Daniel Hirata - O PCC é uma caixa de ressonância de muitas coisas que estão aquém e além dele mesmo. Por isso ele aparece sempre de uma forma espectral... Nas minhas pesquisas o PCC aparece como um agente econômico, político e moral, conectado e conectando uma série de outros agentes. Para entender o papel que ele desempenha, é importante seguir essas conexões, que são múltiplas e situadas. De que política o PCC faz falar? De que economia urbana o PCC faz parte? De que moralidades o PCC é atravessado?

IHU On-Line - De que forma o poder público intervém nos conflitos e gesta os espaços urbanos da periferia? Em que pressupostos se embasam as ações do Estado nessas áreas?

Daniel Hirata - Os poderes públicos atuam sempre de forma contraditória, porque são absolutamente diferentes e variáveis as suas entradas nas periferias. Os conflitos são, como dizia acima, acionados nessa relação, têm que ser pensados de forma relacional. Mas a construção do inimigo, que pode ser criminal ou político, de forma indistinta, criminaliza parcelas inteiras da população, suspende qualquer tipo de garantia legal e autoriza a produção de mortes seriais em certos segmentos mais específicos.

A militarização é um processo global

IHU On-Line - A partir de suas pesquisas mais recentes acerca da periferia, que relações você aponta como possíveis de estabelecer entre o padrão histórico de controle social militarizado e o processo de gestão militarizada de espaços urbanos que se observa contemporaneamente?

Daniel Hirata - Essa é uma ótima questão. Há um processo antigo de militarização e processos recentes, que são distintos, de escalas variáveis e que conectam, um atualizando o outro. A militarização é um processo global, muito visível em cidades de norte a sul do planeta, mas há também uma herança brasileira que deve ser considerada. O efeito de encaixe desses processos mostra como nossas cidades estão sendo produzidas, o espaço cada vez mais é pensado como uma variável militar mais ampla, "espaços defensíveis", para usar a expressão de Oscar Newman, que faz alusão a Jane Jabocs, se opondo a ela no principal: o espaço para a ativista era uma dimensão do encontro e por isso poderia ser mais seguro, agora, o espaço é função da segurança, o que o torna um lugar que afasta as pessoas. Esse me parece ser o efeito mais perverso da coadunação entre controle social militarizado e gestão militarizada dos espaços urbanos.

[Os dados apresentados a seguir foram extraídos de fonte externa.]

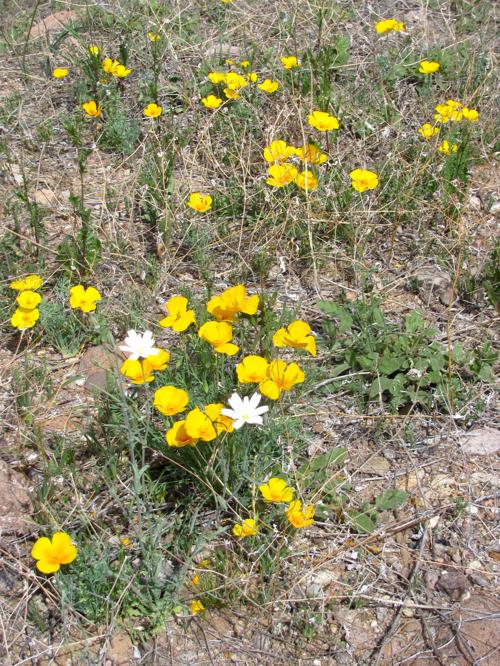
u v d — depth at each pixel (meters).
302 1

IHU On-Line – O que revelam sobre as concepções do Estado acerca da periferia, as ações que evocam a metáfora da guerra na gestão desses espaços urbanos? Que implicações essa referência de imagem sobre a periferia pode trazer?

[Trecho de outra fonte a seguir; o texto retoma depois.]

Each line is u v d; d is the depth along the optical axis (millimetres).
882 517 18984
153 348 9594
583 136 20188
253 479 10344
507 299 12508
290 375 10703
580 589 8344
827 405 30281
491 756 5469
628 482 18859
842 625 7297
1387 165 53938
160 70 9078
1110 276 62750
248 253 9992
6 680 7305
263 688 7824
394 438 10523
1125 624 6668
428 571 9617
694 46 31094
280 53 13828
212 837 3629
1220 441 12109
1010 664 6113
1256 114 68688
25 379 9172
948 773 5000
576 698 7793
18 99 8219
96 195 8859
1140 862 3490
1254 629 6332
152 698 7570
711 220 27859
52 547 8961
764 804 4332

Daniel Hirata - A guerra é a maneira pela qual o conflito social é organizado em uma sociedade como a nossa, mas como se medeia essa relação é toda a questão a ser respondida. A produção de inimigos internos e externos são as formas mais comuns de se organizar a metáfora da guerra, o que ela produz é um espelho de si mesmo; portanto, o conflito social tende sempre a crescer.